■ REQUIRED WORK
Recast part of the entries below as a JSON list of strings, one string per line and no blank lines. Begin at the line that has "locality: Dpto. Cajamarca, Prov.", and stop after the line that has "name author: Kunth".

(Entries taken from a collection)

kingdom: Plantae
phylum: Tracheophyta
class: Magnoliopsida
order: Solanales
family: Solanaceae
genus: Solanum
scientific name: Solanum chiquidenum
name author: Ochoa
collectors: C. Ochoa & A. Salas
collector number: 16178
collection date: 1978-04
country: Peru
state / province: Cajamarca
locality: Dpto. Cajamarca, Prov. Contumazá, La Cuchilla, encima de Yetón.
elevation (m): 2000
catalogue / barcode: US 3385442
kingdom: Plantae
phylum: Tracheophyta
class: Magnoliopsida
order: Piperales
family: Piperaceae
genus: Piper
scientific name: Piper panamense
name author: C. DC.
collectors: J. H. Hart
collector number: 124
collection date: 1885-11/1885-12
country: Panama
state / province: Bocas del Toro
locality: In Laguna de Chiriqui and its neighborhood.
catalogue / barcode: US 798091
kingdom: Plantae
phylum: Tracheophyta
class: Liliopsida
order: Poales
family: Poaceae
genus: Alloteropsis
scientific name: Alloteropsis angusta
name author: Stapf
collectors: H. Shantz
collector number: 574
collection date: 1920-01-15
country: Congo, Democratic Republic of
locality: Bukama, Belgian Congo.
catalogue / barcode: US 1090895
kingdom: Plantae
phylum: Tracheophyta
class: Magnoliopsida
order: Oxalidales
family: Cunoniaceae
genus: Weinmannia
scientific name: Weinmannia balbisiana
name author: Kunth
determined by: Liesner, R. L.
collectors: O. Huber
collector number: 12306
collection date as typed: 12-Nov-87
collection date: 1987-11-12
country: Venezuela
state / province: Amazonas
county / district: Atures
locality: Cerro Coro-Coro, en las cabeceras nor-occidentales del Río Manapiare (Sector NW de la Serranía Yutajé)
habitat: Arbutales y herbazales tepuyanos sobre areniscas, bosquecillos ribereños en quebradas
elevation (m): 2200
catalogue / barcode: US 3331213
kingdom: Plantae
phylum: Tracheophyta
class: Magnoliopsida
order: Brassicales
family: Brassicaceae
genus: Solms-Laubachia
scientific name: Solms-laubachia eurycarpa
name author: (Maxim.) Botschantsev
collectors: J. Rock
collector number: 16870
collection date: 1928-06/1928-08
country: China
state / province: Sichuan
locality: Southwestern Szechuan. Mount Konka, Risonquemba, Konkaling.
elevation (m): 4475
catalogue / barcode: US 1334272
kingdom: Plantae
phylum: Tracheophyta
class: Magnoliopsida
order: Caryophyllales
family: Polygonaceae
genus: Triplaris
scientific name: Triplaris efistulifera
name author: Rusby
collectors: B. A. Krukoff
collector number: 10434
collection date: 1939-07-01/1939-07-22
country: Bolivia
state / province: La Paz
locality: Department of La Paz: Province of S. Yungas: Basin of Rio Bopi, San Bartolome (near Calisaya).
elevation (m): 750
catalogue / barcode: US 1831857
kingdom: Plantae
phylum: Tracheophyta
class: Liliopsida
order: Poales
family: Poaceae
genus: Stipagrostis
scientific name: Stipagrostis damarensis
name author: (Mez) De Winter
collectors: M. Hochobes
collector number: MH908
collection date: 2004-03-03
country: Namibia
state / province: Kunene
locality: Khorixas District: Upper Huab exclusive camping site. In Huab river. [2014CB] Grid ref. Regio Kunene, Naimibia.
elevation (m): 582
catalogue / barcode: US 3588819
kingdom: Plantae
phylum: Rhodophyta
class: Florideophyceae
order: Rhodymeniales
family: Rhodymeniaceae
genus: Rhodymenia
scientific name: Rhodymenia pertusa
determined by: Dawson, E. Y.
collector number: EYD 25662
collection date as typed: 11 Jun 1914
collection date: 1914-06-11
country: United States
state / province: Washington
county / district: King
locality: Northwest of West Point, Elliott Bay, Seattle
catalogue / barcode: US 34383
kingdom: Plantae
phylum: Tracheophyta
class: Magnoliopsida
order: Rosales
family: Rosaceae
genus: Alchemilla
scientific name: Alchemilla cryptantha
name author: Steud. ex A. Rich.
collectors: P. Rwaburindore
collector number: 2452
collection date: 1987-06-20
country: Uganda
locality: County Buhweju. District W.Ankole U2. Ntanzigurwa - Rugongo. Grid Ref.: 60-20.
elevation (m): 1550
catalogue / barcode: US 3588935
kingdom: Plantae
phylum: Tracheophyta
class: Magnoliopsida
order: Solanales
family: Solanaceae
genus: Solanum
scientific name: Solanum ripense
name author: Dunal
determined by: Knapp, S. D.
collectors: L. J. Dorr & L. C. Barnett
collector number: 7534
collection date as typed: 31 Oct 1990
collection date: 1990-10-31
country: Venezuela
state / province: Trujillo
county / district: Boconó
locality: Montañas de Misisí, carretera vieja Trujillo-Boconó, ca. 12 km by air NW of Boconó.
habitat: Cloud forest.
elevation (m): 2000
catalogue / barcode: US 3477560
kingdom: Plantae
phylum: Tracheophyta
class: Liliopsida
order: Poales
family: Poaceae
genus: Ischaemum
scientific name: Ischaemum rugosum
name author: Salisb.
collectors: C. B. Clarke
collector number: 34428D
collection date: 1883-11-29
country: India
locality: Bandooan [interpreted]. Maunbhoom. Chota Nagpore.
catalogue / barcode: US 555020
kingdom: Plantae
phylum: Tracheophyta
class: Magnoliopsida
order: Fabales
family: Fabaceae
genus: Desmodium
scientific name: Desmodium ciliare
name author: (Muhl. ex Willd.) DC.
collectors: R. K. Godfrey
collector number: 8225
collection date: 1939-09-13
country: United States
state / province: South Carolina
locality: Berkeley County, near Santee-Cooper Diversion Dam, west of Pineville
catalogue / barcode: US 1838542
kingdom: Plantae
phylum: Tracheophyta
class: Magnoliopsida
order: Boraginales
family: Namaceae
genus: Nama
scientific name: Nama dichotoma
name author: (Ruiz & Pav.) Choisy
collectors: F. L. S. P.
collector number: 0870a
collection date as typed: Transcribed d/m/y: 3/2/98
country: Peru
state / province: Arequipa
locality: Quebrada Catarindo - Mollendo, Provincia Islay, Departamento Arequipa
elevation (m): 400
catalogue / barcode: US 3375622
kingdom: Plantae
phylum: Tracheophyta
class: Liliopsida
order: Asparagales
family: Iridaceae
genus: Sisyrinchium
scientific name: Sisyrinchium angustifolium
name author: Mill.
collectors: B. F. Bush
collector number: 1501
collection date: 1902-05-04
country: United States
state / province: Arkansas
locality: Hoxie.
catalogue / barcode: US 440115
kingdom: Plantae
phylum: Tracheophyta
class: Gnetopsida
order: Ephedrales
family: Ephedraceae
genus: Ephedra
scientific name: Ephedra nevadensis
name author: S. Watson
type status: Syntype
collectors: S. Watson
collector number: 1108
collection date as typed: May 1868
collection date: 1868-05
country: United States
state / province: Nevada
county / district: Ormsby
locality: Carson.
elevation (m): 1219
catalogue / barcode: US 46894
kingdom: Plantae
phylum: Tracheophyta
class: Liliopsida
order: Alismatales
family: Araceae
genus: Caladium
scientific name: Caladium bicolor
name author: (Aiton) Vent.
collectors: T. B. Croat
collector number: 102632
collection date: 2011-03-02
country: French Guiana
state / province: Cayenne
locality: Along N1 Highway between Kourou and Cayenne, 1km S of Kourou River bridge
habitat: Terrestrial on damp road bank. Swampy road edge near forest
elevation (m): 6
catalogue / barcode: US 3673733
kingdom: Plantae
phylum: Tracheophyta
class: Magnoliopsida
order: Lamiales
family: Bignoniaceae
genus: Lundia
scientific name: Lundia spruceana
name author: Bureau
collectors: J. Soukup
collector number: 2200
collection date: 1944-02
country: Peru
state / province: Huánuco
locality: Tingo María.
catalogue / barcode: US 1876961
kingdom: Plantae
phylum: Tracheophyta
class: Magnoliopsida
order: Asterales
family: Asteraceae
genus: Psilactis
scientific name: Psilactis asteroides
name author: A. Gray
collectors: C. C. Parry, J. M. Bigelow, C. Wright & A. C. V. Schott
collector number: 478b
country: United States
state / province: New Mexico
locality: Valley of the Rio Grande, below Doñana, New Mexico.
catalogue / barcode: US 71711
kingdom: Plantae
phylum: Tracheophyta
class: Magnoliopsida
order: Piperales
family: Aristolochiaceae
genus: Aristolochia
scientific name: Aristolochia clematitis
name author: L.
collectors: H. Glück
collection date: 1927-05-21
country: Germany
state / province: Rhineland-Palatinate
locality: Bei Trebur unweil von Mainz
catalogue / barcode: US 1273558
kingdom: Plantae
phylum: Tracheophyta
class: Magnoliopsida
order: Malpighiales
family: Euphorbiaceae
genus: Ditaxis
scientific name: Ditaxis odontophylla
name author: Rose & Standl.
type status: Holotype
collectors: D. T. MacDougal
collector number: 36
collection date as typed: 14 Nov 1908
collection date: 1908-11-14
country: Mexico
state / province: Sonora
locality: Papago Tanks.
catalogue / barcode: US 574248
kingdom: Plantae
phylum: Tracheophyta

■ WRITTEN SOLUTION
[
  "locality: Dpto. Cajamarca, Prov. Contumazá, La Cuchilla, encima de Yetón.",
  "elevation (m): 2000",
  "catalogue / barcode: US 3385442",
  "kingdom: Plantae",
  "phylum: Tracheophyta",
  "class: Magnoliopsida",
  "order: Piperales",
  "family: Piperaceae",
  "genus: Piper",
  "scientific name: Piper panamense",
  "name author: C. DC.",
  "collectors: J. H. Hart",
  "collector number: 124",
  "collection date: 1885-11/1885-12",
  "country: Panama",
  "state / province: Bocas del Toro",
  "locality: In Laguna de Chiriqui and its neighborhood.",
  "catalogue / barcode: US 798091",
  "kingdom: Plantae",
  "phylum: Tracheophyta",
  "class: Liliopsida",
  "order: Poales",
  "family: Poaceae",
  "genus: Alloteropsis",
  "scientific name: Alloteropsis angusta",
  "name author: Stapf",
  "collectors: H. Shantz",
  "collector number: 574",
  "collection date: 1920-01-15",
  "country: Congo, Democratic Republic of",
  "locality: Bukama, Belgian Congo.",
  "catalogue / barcode: US 1090895",
  "kingdom: Plantae",
  "phylum: Tracheophyta",
  "class: Magnoliopsida",
  "order: Oxalidales",
  "family: Cunoniaceae",
  "genus: Weinmannia",
  "scientific name: Weinmannia balbisiana",
  "name author: Kunth"
]